• **Input material**

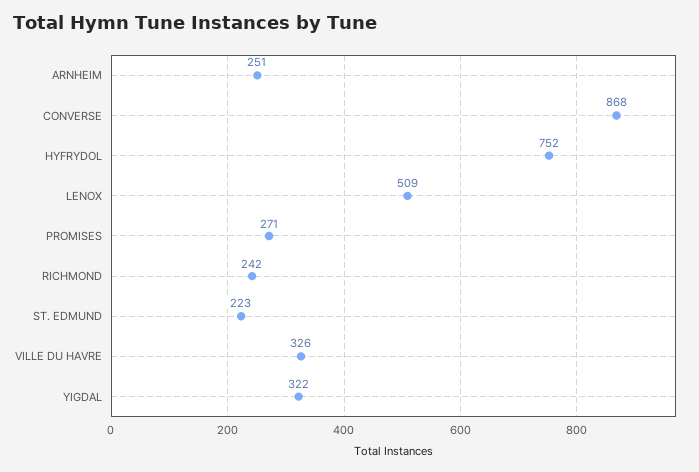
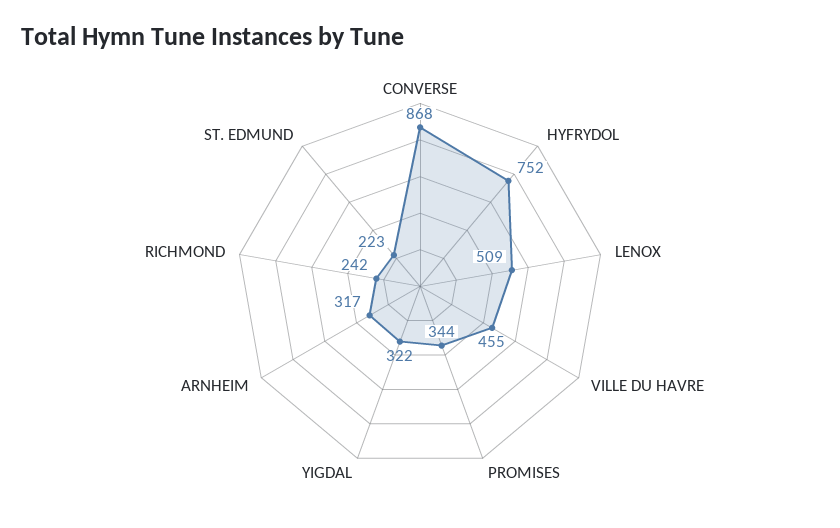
ARNHEIM: 251 -> 317
PROMISES: 271 -> 344
VILLE DU HAVRE: 326 -> 455

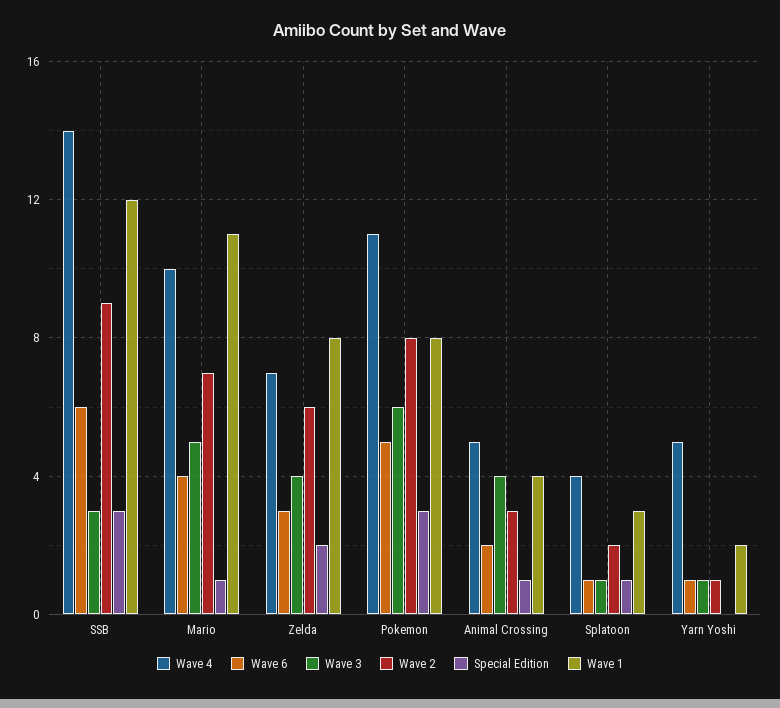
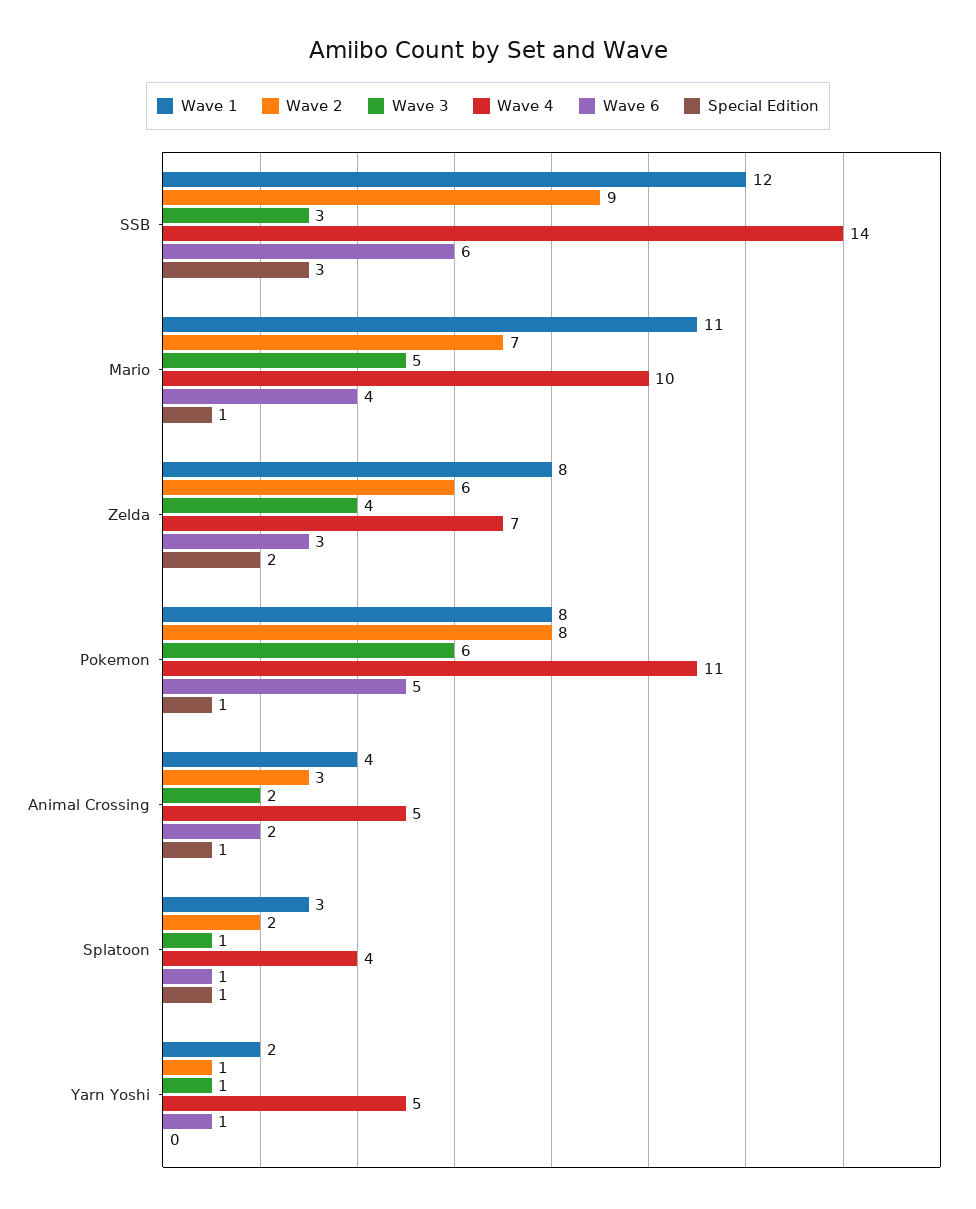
Special Edition, Pokemon: 3 -> 1
Wave 3, Animal Crossing: 4 -> 2

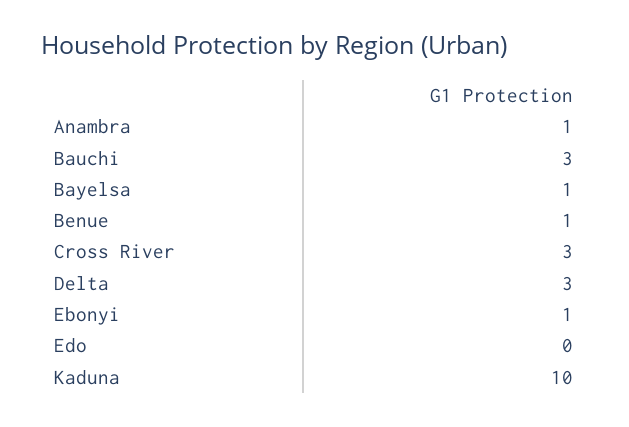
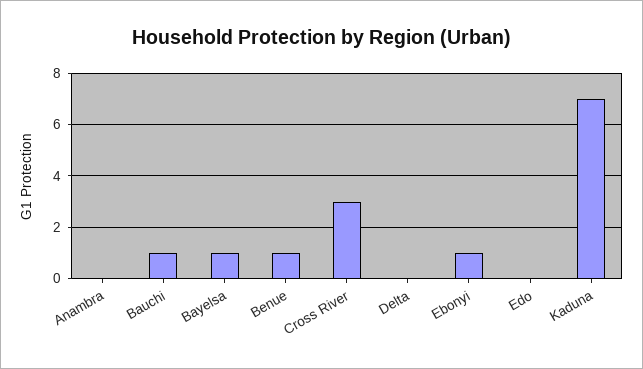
Anambra: 1 -> 0
Bauchi: 3 -> 1
Delta: 3 -> 0
Kaduna: 10 -> 7

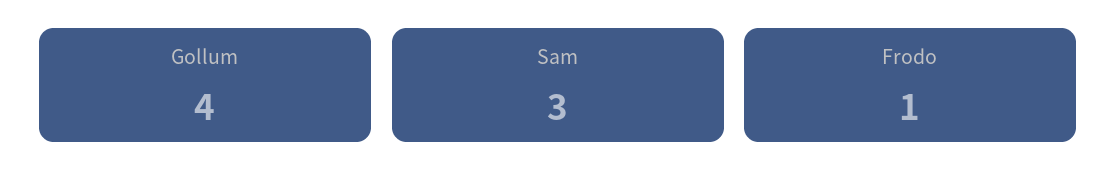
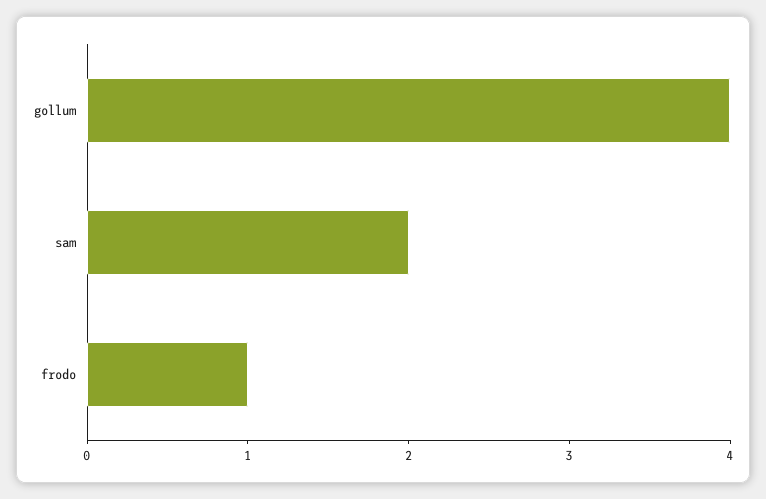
Sam: 3 -> 2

• **Task directions**
For this exercise, transcribe the entries verbatim and skip all pictures.

• **Exercise response**
ARNHEIM: 251 -> 317
PROMISES: 271 -> 344
VILLE DU HAVRE: 326 -> 455

Special Edition, Pokemon: 3 -> 1
Wave 3, Animal Crossing: 4 -> 2

Anambra: 1 -> 0
Bauchi: 3 -> 1
Delta: 3 -> 0
Kaduna: 10 -> 7

Sam: 3 -> 2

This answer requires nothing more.